| TASK GOAL |
Reproduce only the lines from the line containing "reg ready, start = 0;" to the end of the entries below, including both of those lines.

RECORDED DATA: Begin

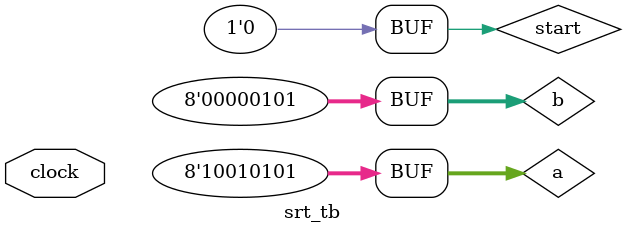
<source format=v>
module srt_tb(input clock);
    reg [7:0] a = 149, b = 5, q, r;
    reg ready, start = 0;
    SRT4_div d(
        .a(a),
        .b(b),
        .q(q),
        .r(r),
        .clock(clock),
        .start(start),
        .is_signed(1'b0),
        .ready(ready)
    );
    always @(*) begin
        if (ready)
            $display("q = %d\nr = %d", q, r);
    end
endmodule
</source>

RECORDED DATA: End

| ANSWER AREA |
    reg ready, start = 0;
    SRT4_div d(
        .a(a),
        .b(b),
        .q(q),
        .r(r),
        .clock(clock),
        .start(start),
        .is_signed(1'b0),
        .ready(ready)
    );
    always @(*) begin
        if (ready)
            $display("q = %d\nr = %d", q, r);
    end
endmodule
</source>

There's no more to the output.